_What to do_
Turn the data below into a numbered list with one item per nonblank line, and leave out the pictures.

_Available records_
######

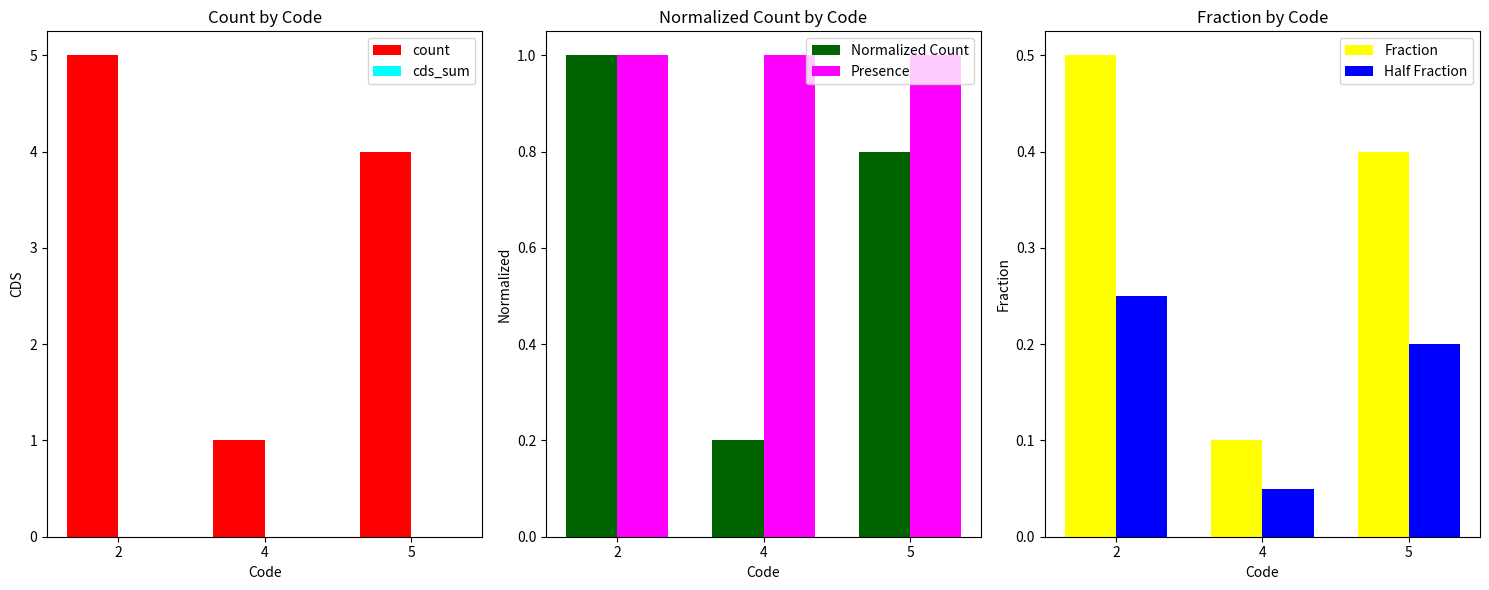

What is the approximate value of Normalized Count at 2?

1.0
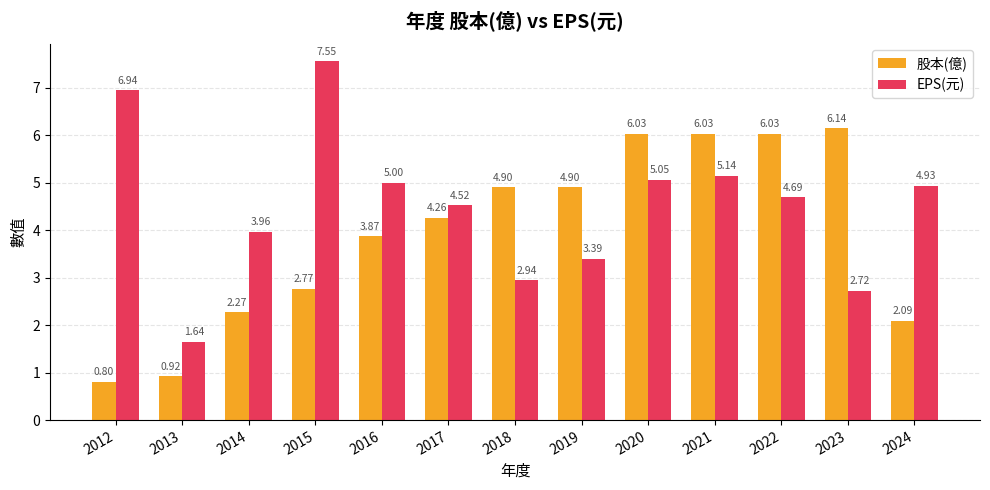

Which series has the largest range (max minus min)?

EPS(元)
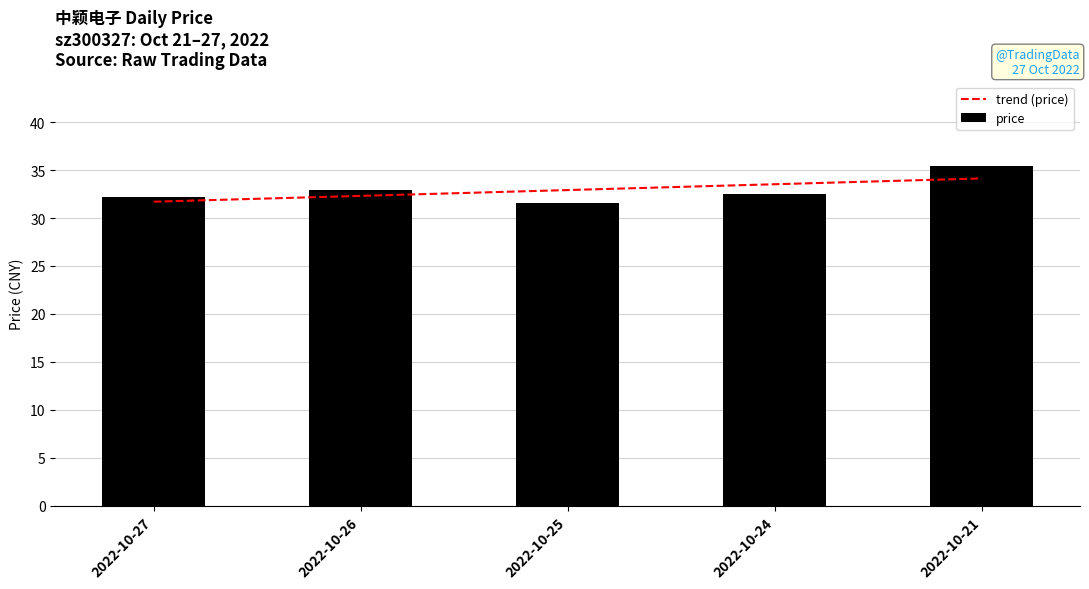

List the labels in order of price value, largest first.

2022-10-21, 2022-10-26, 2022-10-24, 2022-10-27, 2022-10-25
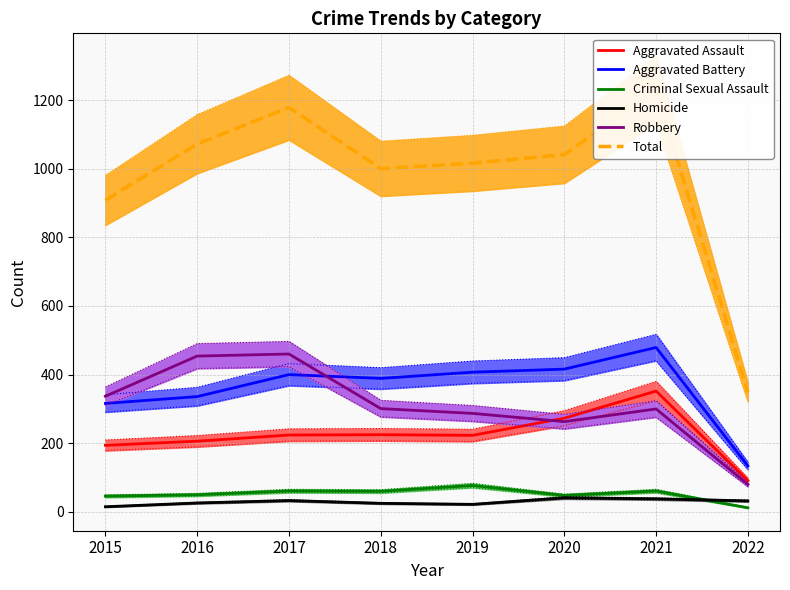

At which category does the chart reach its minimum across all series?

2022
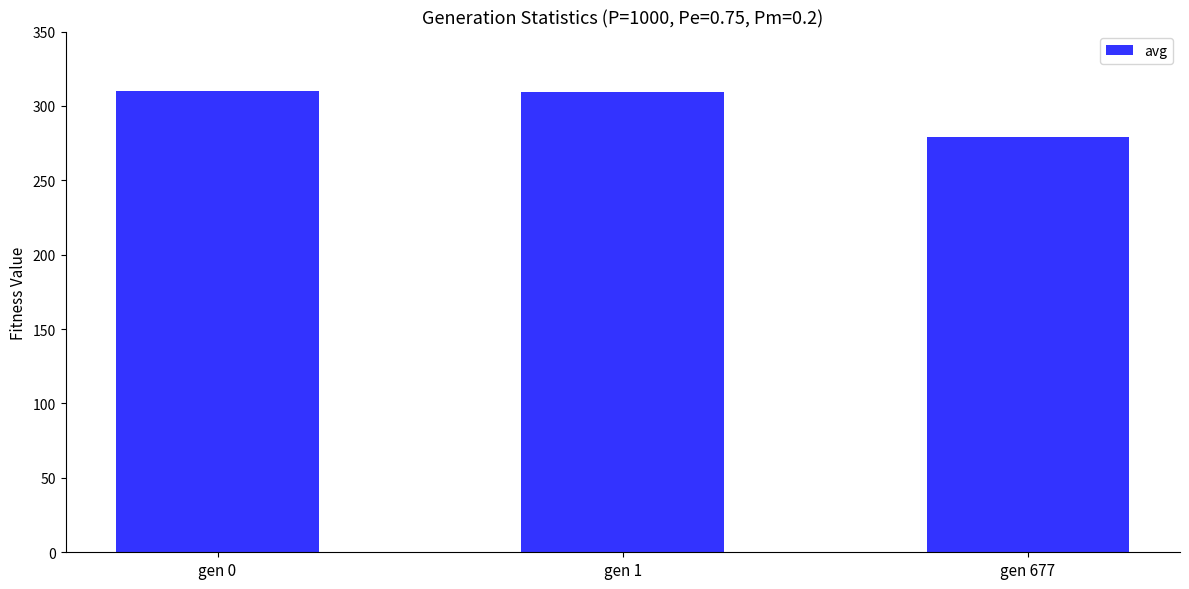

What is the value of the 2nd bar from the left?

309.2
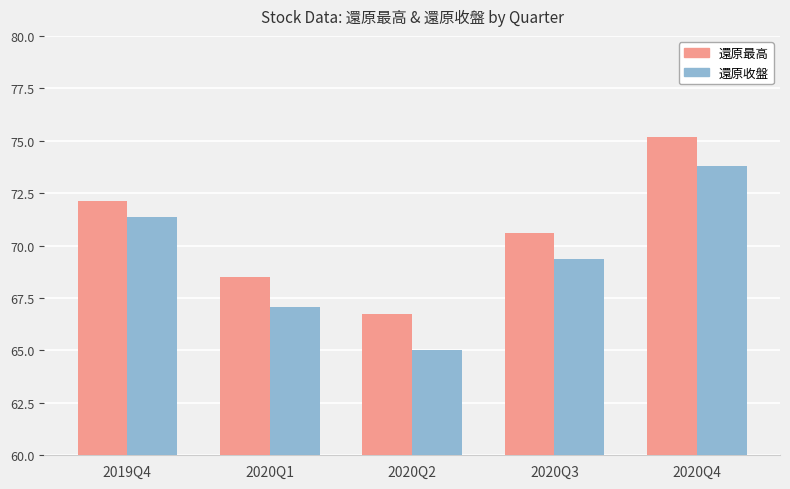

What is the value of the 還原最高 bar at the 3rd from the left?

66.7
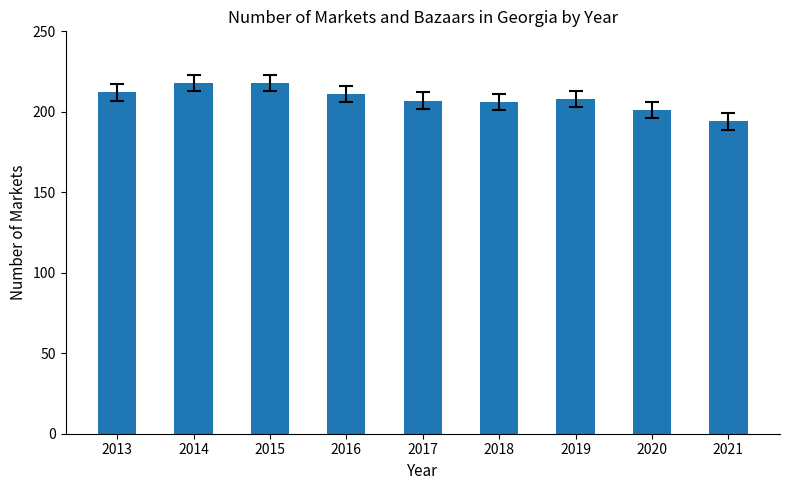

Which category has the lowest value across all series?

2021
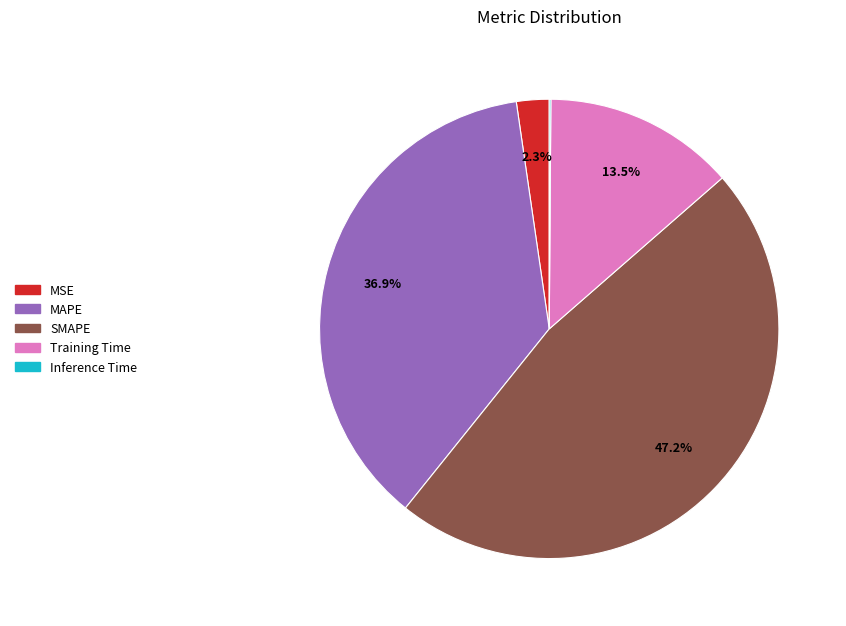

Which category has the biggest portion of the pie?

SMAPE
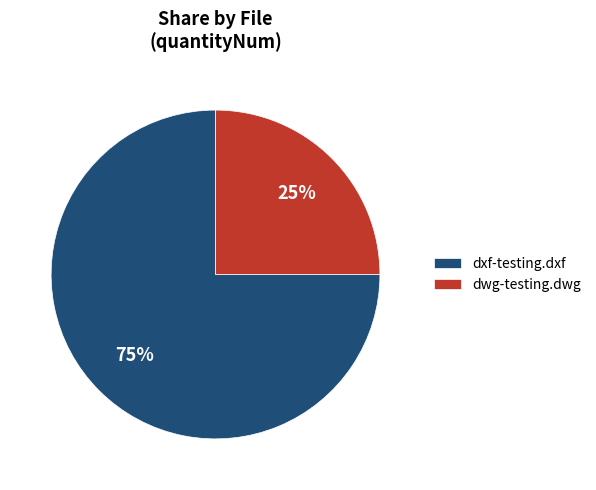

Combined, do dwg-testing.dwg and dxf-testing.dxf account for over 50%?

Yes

######

_Response_
1. What is the approximate value of Normalized Count at 2?
2. 1.0
3. Which series has the largest range (max minus min)?
4. EPS(元)
5. List the labels in order of price value, largest first.
6. 2022-10-21, 2022-10-26, 2022-10-24, 2022-10-27, 2022-10-25
7. At which category does the chart reach its minimum across all series?
8. 2022
9. What is the value of the 2nd bar from the left?
10. 309.2
11. What is the value of the 還原最高 bar at the 3rd from the left?
12. 66.7
13. Which category has the lowest value across all series?
14. 2021
15. Which category has the biggest portion of the pie?
16. SMAPE
17. Combined, do dwg-testing.dwg and dxf-testing.dxf account for over 50%?
18. Yes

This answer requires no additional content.